Uses of the word "macula" in written English, 1400-present.

Research paper by Stephen G SG Schwartz, Christopher T CT Leffler

Indexed on: 11 Jun '14Published on: 11 Jun '14Published in: Survey of Ophthalmology


We compiled uses of the word "macula" in written English by searching multiple databases, including the Early English Books Online Text Creation Partnership, America's Historical Newspapers, the Gale Cengage Collections, and others. "Macula" has been used: as a non-medical "spot" or "stain", literal or figurative, including in astronomy and in Shakespeare; as a medical skin lesion, occasionally with a following descriptive adjective, such as a color (macula alba); as a corneal lesion, including the earliest identified use in English, circa 1400; and to describe the center of the retina.

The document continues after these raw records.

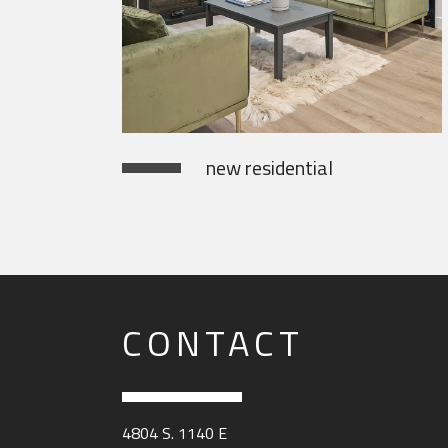
new residential
CONTACT
4804 S. 1140 E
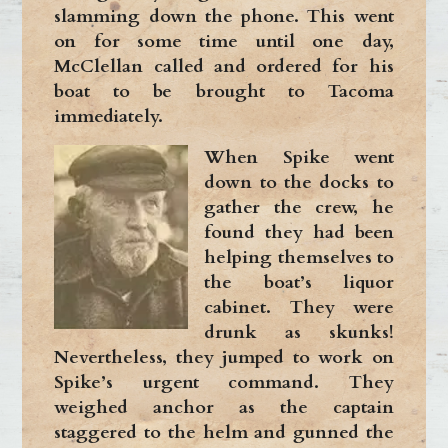
slamming down the phone. This went
on for some time until one day,
McClellan called and ordered for his
boat to be brought to Tacoma
immediately.
When Spike went
down to the docks to
gather the crew, he
found they had been
helping themselves to
the boat’s liquor
cabinet. They were
drunk as skunks!
Nevertheless, they jumped to work on
Spike’s urgent command. They
weighed anchor as the captain
staggered to the helm and gunned the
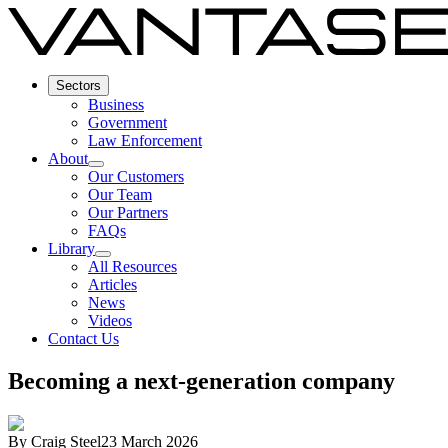
Sectors
Business
Government
Law Enforcement
About
Our Customers
Our Team
Our Partners
FAQs
Library
All Resources
Articles
News
Videos
Contact Us
Becoming a next-generation company
By
Craig Steel
23 March 2026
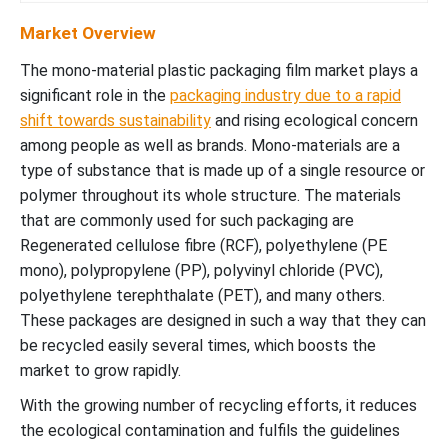
Market Overview
The mono-material plastic packaging film market plays a
significant role in the
packaging industry due to a rapid
shift towards sustainability
and rising ecological concern
among people as well as brands. Mono-materials are a
type of substance that is made up of a single resource or
polymer throughout its whole structure. The materials
that are commonly used for such packaging are
Regenerated cellulose fibre (RCF), polyethylene (PE
mono), polypropylene (PP), polyvinyl chloride (PVC),
polyethylene terephthalate (PET), and many others.
These packages are designed in such a way that they can
be recycled easily several times, which boosts the
market to grow rapidly.
With the growing number of recycling efforts, it reduces
the ecological contamination and fulfils the guidelines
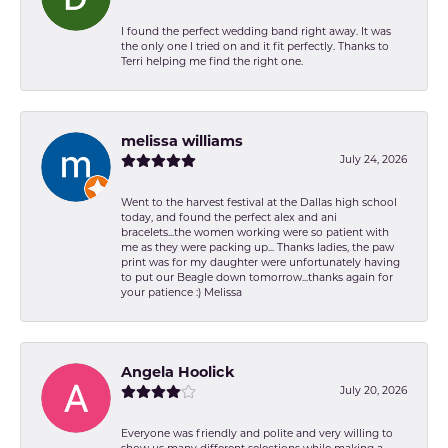
I found the perfect wedding band right away. It was
the only one I tried on and it fit perfectly. Thanks to
Terri helping me find the right one.
melissa williams
July 24, 2026
Went to the harvest festival at the Dallas high school
today, and found the perfect alex and ani
bracelets...the women working were so patient with
me as they were packing up... Thanks ladies, the paw
print was for my daughter were unfortunately having
to put our Beagle down tomorrow...thanks again for
your patience :) Melissa
Angela Hoolick
July 20, 2026
Everyone was friendly and polite and very willing to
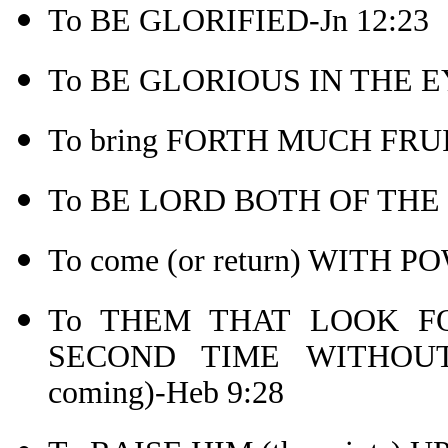
To BE GLORIFIED-Jn 12:23
To BE GLORIOUS IN THE EY
To bring FORTH MUCH FRUIT
To BE LORD BOTH OF THE 
To come (or return) WITH
To THEM THAT LOOK 
SECOND TIME WITHOUT
coming)-Heb 9:28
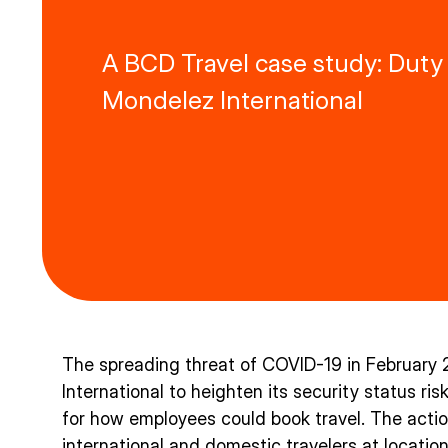
A BCD Travel case study: Duty 
Mondelez International
The spreading threat of COVID-19 in Februar
International to heighten its security status ri
for how employees could book travel. The act
international and domestic travelers at location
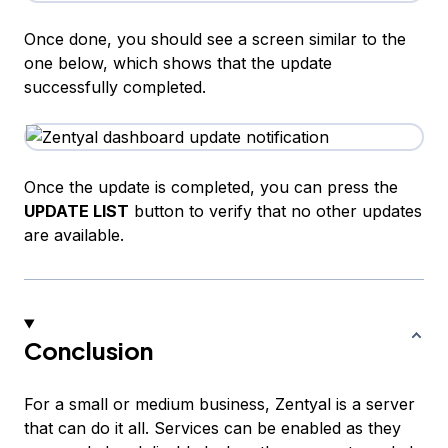
Once done, you should see a screen similar to the
one below, which shows that the update
successfully completed.
Once the update is completed, you can press the
UPDATE LIST
button to verify that no other updates
are available.
Conclusion
For a small or medium business, Zentyal is a server
that can do it all. Services can be enabled as they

Francesco Buzzi described a yellow color in the posterior pole ("retina tinta di un color giallo") in 1782, but did not use the word "macula". "Macula lutea" was published by Samuel Thomas von Sömmering by 1799, and subsequently used in 1818 by James Wardrop, which appears to be the first known use in English. The Google n-gram database shows a marked increase in the frequencies of both "macula" and "macula lutea" following the introduction of the ophthalmoscope in 1850. "Macula" has been used in multiple contexts in written English. Modern databases provide powerful tools to explore historical uses of this word, which may be underappreciated by contemporary ophthalmologists.